This Article is From Oct 19, 2013

Costing Rs 100 crore, Mumbai to get India's tallest Air Traffic Control tower in December

Mumbai: It's as tall as a 30-storey building and is being touted as Mumbai's latest landmark. Already standing tall at nearly 84 metres, the shiny new Air Traffic Control (ATC) tower at Mumbai's Chhatrapati Shivaji International Airport is the tallest in the country.

This ATC tower offers something that the present one does not - an uninterrupted clear view of the runways and the operational area.

The older 60-metre tower at the airport, plonked near the secondary runway and cargo bay, has been notified as an obstruction, as it blocks the aircraft's flight path forcing carriers like Singapore Airlines and Saudi Airlines to not use the secondary runway.

"Now we will be able to better use the secondary runway. The old ATC tower will be removed and it will increase our efficiencies from the runways, said an Air Traffic Controller.

Once the operations at both the existing and new ATC towers are synchronised, the old structure is expected to be demolished.

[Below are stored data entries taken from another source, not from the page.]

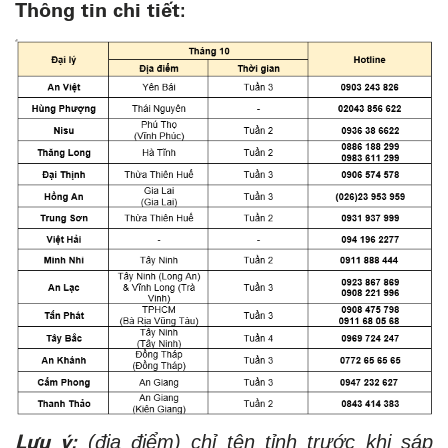
Thông tin chi tiết:
Lưu ý:
(địa điểm) chỉ tên tỉnh trước khi sáp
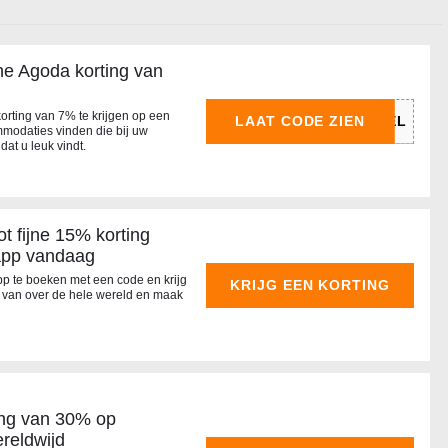
he Agoda korting van
korting van 7% te krijgen op een
LAAT CODE ZIEN
mmodaties vinden die bij uw
at u leuk vindt.
t fijne 15% korting
app vandaag
app te boeken met een code en krijg
KRIJG EEN KORTING
ls van over de hele wereld en maak
ting van 30% op
reldwijd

Inaugurated by Civil Aviation Minister Ajit Singh and Maharashtra Chief Minister Prithviraj Chavan, the new tower is expected to be fully operational by December this year.

Built at the cost of nearly Rs 100 crore, the project missed its earlier deadline of July because of delays in procuring and installing a special kind of glass on the tower.

The airport handles an average of 38 landings and take-offs per hour. With the new tower and other measures, GVK, the company that runs the Mumbai airport, hopes the number will increase to 46.